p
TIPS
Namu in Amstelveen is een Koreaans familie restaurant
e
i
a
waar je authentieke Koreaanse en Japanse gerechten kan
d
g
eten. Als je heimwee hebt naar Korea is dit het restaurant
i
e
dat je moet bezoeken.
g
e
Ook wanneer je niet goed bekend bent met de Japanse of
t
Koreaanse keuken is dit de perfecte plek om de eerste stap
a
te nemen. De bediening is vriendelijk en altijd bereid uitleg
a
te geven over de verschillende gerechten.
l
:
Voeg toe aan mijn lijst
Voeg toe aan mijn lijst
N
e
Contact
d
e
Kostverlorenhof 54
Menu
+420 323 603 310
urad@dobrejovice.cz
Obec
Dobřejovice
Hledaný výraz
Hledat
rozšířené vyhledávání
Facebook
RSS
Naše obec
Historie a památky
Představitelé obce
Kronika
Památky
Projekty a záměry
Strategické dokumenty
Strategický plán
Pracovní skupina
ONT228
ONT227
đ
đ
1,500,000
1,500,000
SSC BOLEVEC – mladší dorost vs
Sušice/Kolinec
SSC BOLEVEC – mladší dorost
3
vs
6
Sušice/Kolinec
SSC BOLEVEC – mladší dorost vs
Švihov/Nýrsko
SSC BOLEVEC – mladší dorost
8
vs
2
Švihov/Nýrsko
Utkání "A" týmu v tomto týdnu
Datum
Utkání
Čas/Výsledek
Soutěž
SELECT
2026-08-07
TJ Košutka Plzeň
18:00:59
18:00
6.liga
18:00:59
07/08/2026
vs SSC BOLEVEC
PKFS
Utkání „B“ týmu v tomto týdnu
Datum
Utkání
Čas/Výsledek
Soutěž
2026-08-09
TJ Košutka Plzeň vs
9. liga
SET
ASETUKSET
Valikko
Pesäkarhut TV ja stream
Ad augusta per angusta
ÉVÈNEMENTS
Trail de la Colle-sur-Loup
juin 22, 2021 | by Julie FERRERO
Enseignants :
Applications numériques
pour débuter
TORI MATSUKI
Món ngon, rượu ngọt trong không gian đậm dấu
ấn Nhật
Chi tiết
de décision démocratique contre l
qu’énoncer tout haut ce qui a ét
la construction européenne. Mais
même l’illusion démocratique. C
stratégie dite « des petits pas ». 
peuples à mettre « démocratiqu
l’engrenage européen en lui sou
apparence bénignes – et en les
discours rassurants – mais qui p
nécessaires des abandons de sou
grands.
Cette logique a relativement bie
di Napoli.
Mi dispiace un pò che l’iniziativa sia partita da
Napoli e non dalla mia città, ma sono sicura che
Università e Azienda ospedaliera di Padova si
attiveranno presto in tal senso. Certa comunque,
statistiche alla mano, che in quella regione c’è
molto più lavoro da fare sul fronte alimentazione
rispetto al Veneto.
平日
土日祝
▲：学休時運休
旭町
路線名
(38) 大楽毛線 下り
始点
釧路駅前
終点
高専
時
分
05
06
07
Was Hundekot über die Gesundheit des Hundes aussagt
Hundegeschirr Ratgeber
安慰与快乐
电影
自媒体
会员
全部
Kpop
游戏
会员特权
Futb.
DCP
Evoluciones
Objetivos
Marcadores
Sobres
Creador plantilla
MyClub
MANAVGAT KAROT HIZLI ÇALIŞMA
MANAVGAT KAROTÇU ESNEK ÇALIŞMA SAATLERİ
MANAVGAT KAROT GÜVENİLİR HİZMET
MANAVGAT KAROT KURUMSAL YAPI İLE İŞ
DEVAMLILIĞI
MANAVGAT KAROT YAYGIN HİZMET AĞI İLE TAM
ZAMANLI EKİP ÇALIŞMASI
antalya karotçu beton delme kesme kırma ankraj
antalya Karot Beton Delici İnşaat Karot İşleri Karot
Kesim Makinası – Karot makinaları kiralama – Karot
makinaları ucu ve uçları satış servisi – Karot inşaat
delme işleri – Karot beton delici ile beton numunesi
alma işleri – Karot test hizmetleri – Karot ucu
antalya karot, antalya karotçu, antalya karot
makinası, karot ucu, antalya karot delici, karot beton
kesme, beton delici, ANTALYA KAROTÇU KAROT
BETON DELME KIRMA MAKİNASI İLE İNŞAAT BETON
▬▬▬▬▬▬
**TASK**
Your task is to transcribe all of the entries word for word.

**RESULT OF THE EXERCISE**
p
TIPS
Namu in Amstelveen is een Koreaans familie restaurant
e
i
a
waar je authentieke Koreaanse en Japanse gerechten kan
d
g
eten. Als je heimwee hebt naar Korea is dit het restaurant
i
e
dat je moet bezoeken.
g
e
Ook wanneer je niet goed bekend bent met de Japanse of
t
Koreaanse keuken is dit de perfecte plek om de eerste stap
a
te nemen. De bediening is vriendelijk en altijd bereid uitleg
a
te geven over de verschillende gerechten.
l
:
Voeg toe aan mijn lijst
Voeg toe aan mijn lijst
N
e
Contact
d
e
Kostverlorenhof 54
Menu
+420 323 603 310
urad@dobrejovice.cz
Obec
Dobřejovice
Hledaný výraz
Hledat
rozšířené vyhledávání
Facebook
RSS
Naše obec
Historie a památky
Představitelé obce
Kronika
Památky
Projekty a záměry
Strategické dokumenty
Strategický plán
Pracovní skupina
ONT228
ONT227
đ
đ
1,500,000
1,500,000
SSC BOLEVEC – mladší dorost vs
Sušice/Kolinec
SSC BOLEVEC – mladší dorost
3
vs
6
Sušice/Kolinec
SSC BOLEVEC – mladší dorost vs
Švihov/Nýrsko
SSC BOLEVEC – mladší dorost
8
vs
2
Švihov/Nýrsko
Utkání "A" týmu v tomto týdnu
Datum
Utkání
Čas/Výsledek
Soutěž
SELECT
2026-08-07
TJ Košutka Plzeň
18:00:59
18:00
6.liga
18:00:59
07/08/2026
vs SSC BOLEVEC
PKFS
Utkání „B“ týmu v tomto týdnu
Datum
Utkání
Čas/Výsledek
Soutěž
2026-08-09
TJ Košutka Plzeň vs
9. liga
SET
ASETUKSET
Valikko
Pesäkarhut TV ja stream
Ad augusta per angusta
ÉVÈNEMENTS
Trail de la Colle-sur-Loup
juin 22, 2021 | by Julie FERRERO
Enseignants :
Applications numériques
pour débuter
TORI MATSUKI
Món ngon, rượu ngọt trong không gian đậm dấu
ấn Nhật
Chi tiết
de décision démocratique contre l
qu’énoncer tout haut ce qui a ét
la construction européenne. Mais
même l’illusion démocratique. C
stratégie dite « des petits pas ». 
peuples à mettre « démocratiqu
l’engrenage européen en lui sou
apparence bénignes – et en les
discours rassurants – mais qui p
nécessaires des abandons de sou
grands.
Cette logique a relativement bie
di Napoli.
Mi dispiace un pò che l’iniziativa sia partita da
Napoli e non dalla mia città, ma sono sicura che
Università e Azienda ospedaliera di Padova si
attiveranno presto in tal senso. Certa comunque,
statistiche alla mano, che in quella regione c’è
molto più lavoro da fare sul fronte alimentazione
rispetto al Veneto.
平日
土日祝
▲：学休時運休
旭町
路線名
(38) 大楽毛線 下り
始点
釧路駅前
終点
高専
時
分
05
06
07
Was Hundekot über die Gesundheit des Hundes aussagt
Hundegeschirr Ratgeber
安慰与快乐
电影
自媒体
会员
全部
Kpop
游戏
会员特权
Futb.
DCP
Evoluciones
Objetivos
Marcadores
Sobres
Creador plantilla
MyClub
MANAVGAT KAROT HIZLI ÇALIŞMA
MANAVGAT KAROTÇU ESNEK ÇALIŞMA SAATLERİ
MANAVGAT KAROT GÜVENİLİR HİZMET
MANAVGAT KAROT KURUMSAL YAPI İLE İŞ
DEVAMLILIĞI
MANAVGAT KAROT YAYGIN HİZMET AĞI İLE TAM
ZAMANLI EKİP ÇALIŞMASI
antalya karotçu beton delme kesme kırma ankraj
antalya Karot Beton Delici İnşaat Karot İşleri Karot
Kesim Makinası – Karot makinaları kiralama – Karot
makinaları ucu ve uçları satış servisi – Karot inşaat
delme işleri – Karot beton delici ile beton numunesi
alma işleri – Karot test hizmetleri – Karot ucu
antalya karot, antalya karotçu, antalya karot
makinası, karot ucu, antalya karot delici, karot beton
kesme, beton delici, ANTALYA KAROTÇU KAROT
BETON DELME KIRMA MAKİNASI İLE İNŞAAT BETON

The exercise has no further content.